Featuring «Voices from the Past» by Pete Mladinic

Published by

on

Better Than Starbucks, 2023

The following poems from Peter Mladinic’s book Voices from the Past reveal what a master storyteller Peter is. Critics describe his empathy and compassion, two characteristics that open the heart and ears. Peter is a good listener and keen observer of life with the ability to translate the human condition into poetry.

    Richard Pryor

    I sat way up in the balcony.
    In the spotlight on stage,
    a slim twenty something:
    confident in his hands,
    his eyes roving the orchestra,
    the tiered balcony,
    Richard Pryor cracking jokes rapid fire:
    mimicry, insane laughter
    rising like a wave, carrying us,
    he was there, the one, the me-ness
    of pay attention, effortless,
    vivid. The short Afro, thin tie,
    hands going to the tie knot. Then,
    spin the time dial ahead
    forty years: his darkness,
    his wheelchair, head tilted
    sideways, eyes staring
    where no one else was looking,
    a wheelchair’s blanket over
    his legs. Are you cold?

    Unsolved Mystery

    A kid lived in Baltimore, the early 1990s.
    His mother fatally overdosed on heroin,
    his father gave him to the kid’s aunt,
    who lost him. His name was Roland.
    The aunt neglected him. You might say,
    Let’s see it. All I can say, she was absent.
    It’s hard to see him opening a fridge
    and finding it empty, hard to say what
    he did for food, or to see him waking up
    on a mattress on the floor, or dressing,
    or out with friends. He had no one.
    He likely got strangled by a predator.
    You’d like to think he’s alive but likely
    he died before age 12. He had nothing.
    Have you ever looked in the eyes of
    Someone who has nothing? I haven’t.
    The predator’s hands on Roland’s throat
    to keep him from telling, the fear in
    Roland’s eyes, then his blank eyes —
    I only know he disappeared.
    © Peter Mladinic

    Peter Mladinic’s Description of Voices from the Past
    (found on Better Than Starbucks and Amazon)

    Voices from the Past is about memory. It’s about beauty, loss, destruction, despair, and joy. It’s about things both local and universal, the individual and the community. Its words represent people, places, things of yesterday and today. It’s a book about reflecting on the past to live well in the present.

    How something is said is equally as important as what is said.
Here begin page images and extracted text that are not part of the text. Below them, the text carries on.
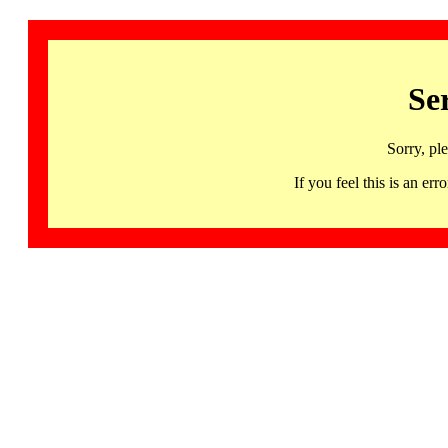
Se
Sorry, pl
If you feel this is an 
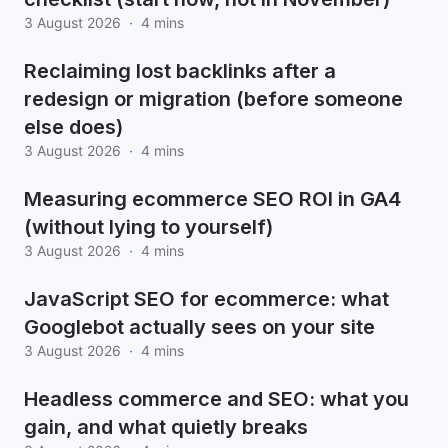
3 August 2026
·
4 mins
Reclaiming lost backlinks after a
redesign or migration (before someone
else does)
3 August 2026
·
4 mins
Measuring ecommerce SEO ROI in GA4
(without lying to yourself)
3 August 2026
·
4 mins
JavaScript SEO for ecommerce: what
Googlebot actually sees on your site
3 August 2026
·
4 mins
Headless commerce and SEO: what you
gain, and what quietly breaks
Poems in Voices from the Past are spoken in the poet’s voice and in the voices of others, characters who muddle through perplexities, who inhabit a world in which there are no easy answers.

    It’s a book about the self alone and with others, and universal verities such as cowardice, courage, envy, pride, sacrifice, hope, fear, unconditional and imperfect love. It’s about suffering and joy, about what it means to remember and what it means to be human. The illogical coexists with the logical, the mundane with the profound. The extraordinary is found in the ordinary. It’s about looking back and going forward.

    The poems aim to show the dignity of all people, and of all living things.

    Being a book about lives at once ordinary and uncommon, special in varied ways, the poems reflect any one person’s moods at particular times, and any one person’s life’s journey at particular times. Religion, art, music, politics, gender, race and nature are some of the concerns in these poems. Language itself is a concern, language as a medium of communication from one individual to another, and from one individual to a group or a community. The poems are about tangible things and human situations, about relationships and about how individuals see themselves. The abiding notion is we live in a world with others who are both near and far.

    What one does, or does not do impacts others. Words have consequences and words redeem.

    Poetry itself has the power of redemption. Some years ago a poet said that poetry brought him back to life. The poems in this book have that high aim, to give hope, to enhance the quality of a person’s life, to find out of despair joy, out of misery happiness, out of restlessness solace.

    Voices from the Past is available on Better than Starbucks and on Amazon in paperback format. Check out the book description and critical praise for the book by following this link.

    Author Biography

    Peter Mladinic was born and raised in New Jersey. He graduated from the University of Minnesota in 1973 and earned an MFA in Creative Writing at the University of Arkansas in 1985. Professor emeritus at New Mexico Junior College, where he was a member of the English faculty for 30 years. During that time, he was a board member of the Lea County Museum and president of the Lea County Humane Society. An animal rights advocate, he lives in Hobbs, New Mexico, USA.